Tree of Life:
The Serpentine Pavilion is a landmark of the London calendar and a critical space for exploration. Far from temporary, these illustrious structures have gone on to second lives all over the world, launching many a starchitect. Inspired by a tree from his African village, this summer belongs to Francis Kéré.
It’s hard to believe now, such is her impact, that when Zaha Hadid created the Serpentine Gallery’s first pavilion in the year 2000, she was having difficulty getting anything commissioned at all. Her first project in the UK, Hadid quite rightly went on to become a luminary over the course of the 00s. And came back to the Serpentine in 2013, making things permanent by launching the Sackler Gallery.
Aside from championing progressive architecture and the cultural dialogue that goes with it, the raison d’être of the summer pavilion is to give voice to a talent that’s not laid foundation on British soil before.
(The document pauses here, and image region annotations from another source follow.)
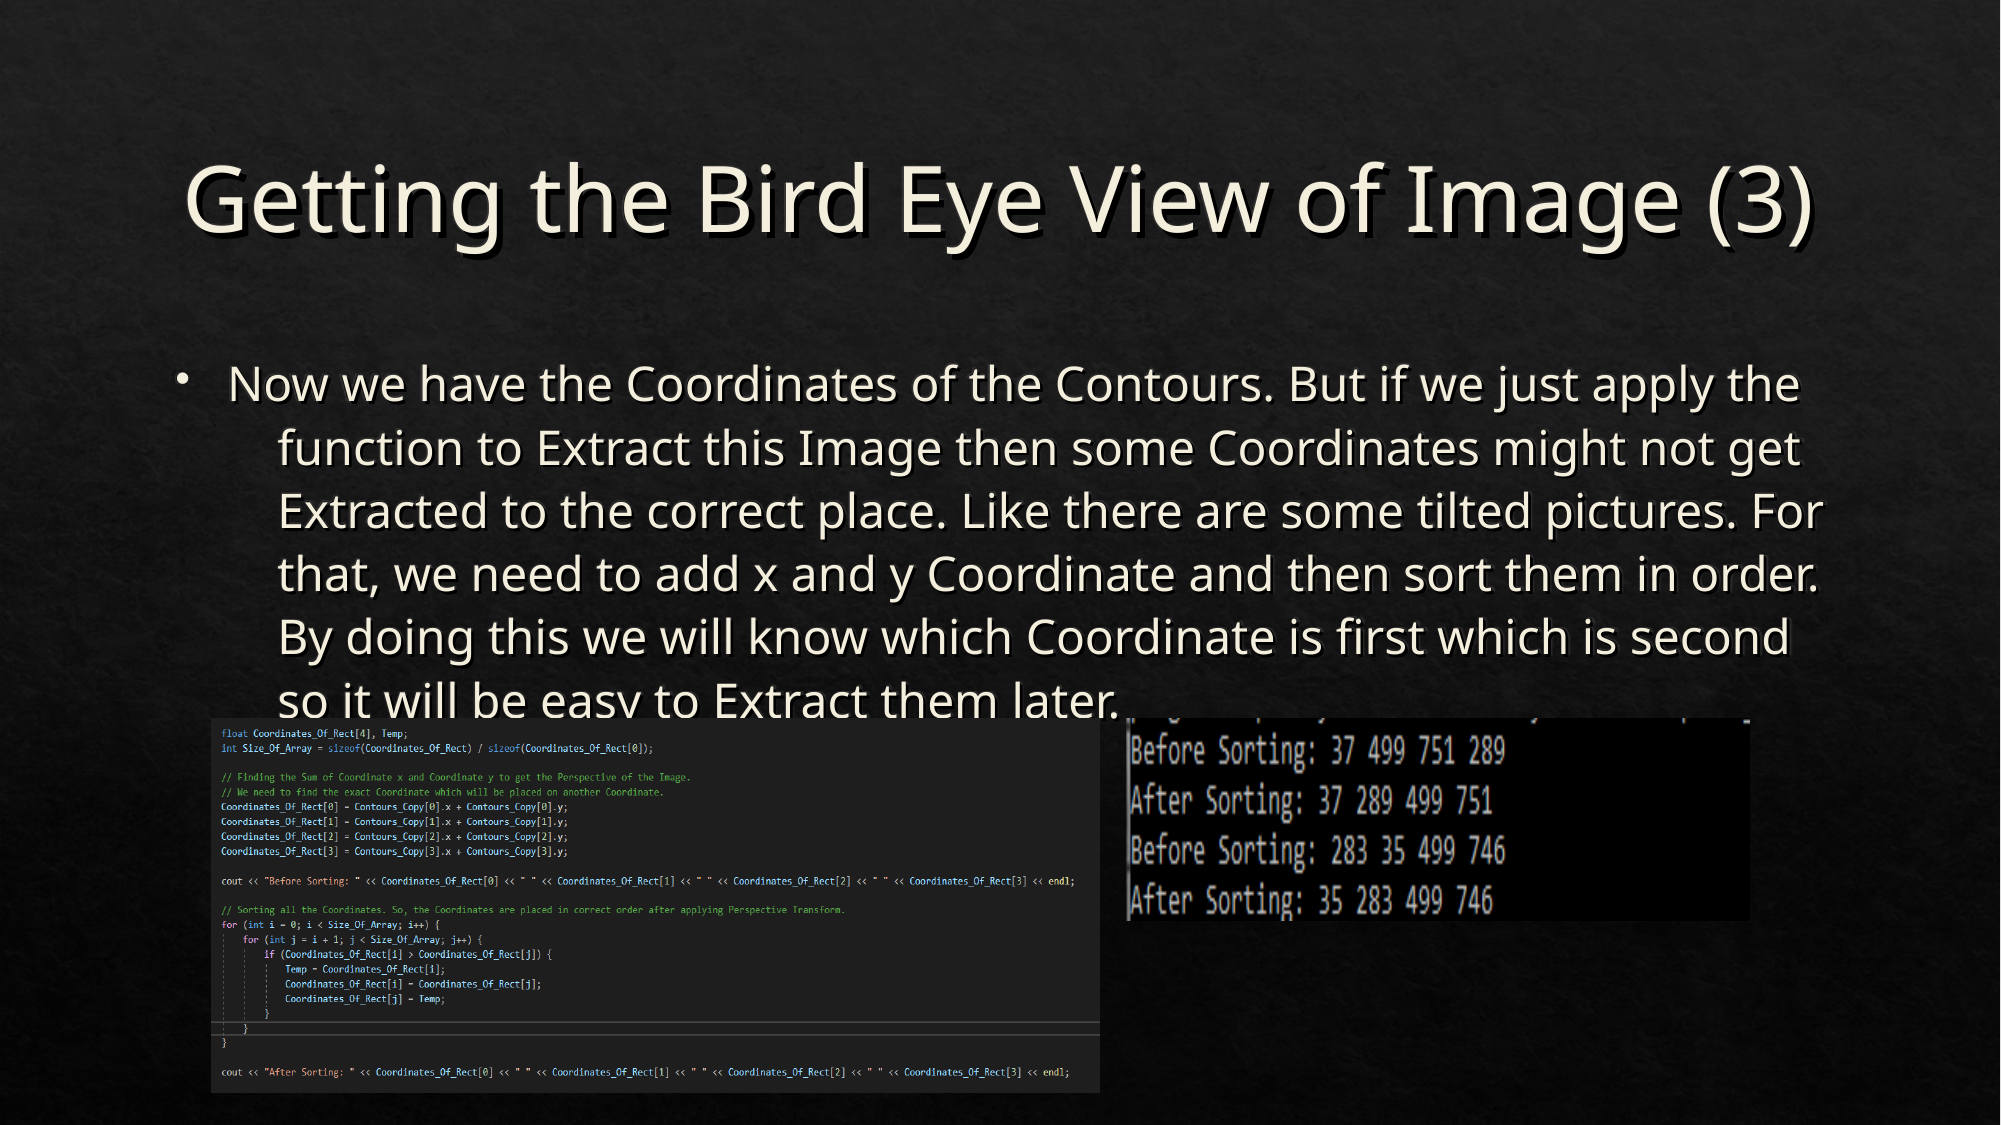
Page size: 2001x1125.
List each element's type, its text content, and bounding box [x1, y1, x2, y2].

picture [211, 718, 1100, 1093]
list Now we have the Coordinates of the Contours. But if we just apply the function to Extract this Image then some Coordinates might not get Extracted to the correct place. Like there are some tilted pictures. For that, we need to add x and y Coordinate and then sort them in order. By doing this we will know which Coordinate is first which is second so it will be easy to Extract them later. [149, 340, 1849, 951]
picture [1126, 718, 1750, 921]
title Getting the Bird Eye View of Image (3) [149, 99, 1849, 307]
Beyond Hadid, the pavilion project’s history reads as a roll call of the great and the good, from Frank Gehry to Olaf Eliasson to Ai Weiwei.
This year, Artistic Director Hans Ulrich Obrist and CEO Yana Peel, encouraged by advisers Sir David Adjaye and Richard Rogers, welcome Francis Kéré to W2. By way of Burkina Faso and Berlin, the African’s structure brings with it an ambitious programme of engagement – including New York art world legends, musicians of the moment and dance performance workshops as part of the London-wide Shubbak festival of Arabic culture. “For us, Kéré’s work is really defined by his commitment to social engagement and sustainable design,” begins Peel. “His award-winning primary school project in Burkina Faso expresses his warmth and radical inclusion that make him the perfect fit for our vision for the pavilion.”
“In Gando, the Burkina Faso village where he grew up, life unfolded around the tree,” elaborates Obrist. “He is very inspired by the tree serving as a central meeting point for life, which also responds to the environment here in the park.”
In steel and wood, with a transparent skin, the shade of tree branches is evoked, with a large opening in the canopy.
“In times of rain, the roof becomes a funnel channelling water into the heart of the structure,” explains Kéré. “This rain collection acts symbolically, highlighting water as a fundamental resource for human survival and prosperity… In the evening, the canopy becomes a source of illumination.”
With free admission and park opening hours from early morning to dusk, an exciting characteristic of the pavilion project is in its relationship with the public – from joggers and dog walkers, to its space as a social hub, it is experienced in a number of ways, all of them joyfully unpredictable.
Whilst temporary in this setting, the pavilion is far from ephemeral, going on to live new lives afterward where they truly cement their roles – not unlike the way that Prouvé’s demountables, military shelter and temporary school of Villejuif, regarded as some of the 20th century’s most fascinating buildings, have become desired and celebrated.
Edi Rama, the prime minister of Albania has embraced Sou Fujimoto’s pavilion, where it resides permanently, whilst Ivan Wirth brought Smiljan Radi?’s pavilion to the Hauser & Wirth gallery in Somerset. Bjarke Ingels’s structure of last year is set to make Vancouver home in 2019, after travelling across North America.
As for Kéré’s next project, that’s to be decided. But with this track record, watch this space.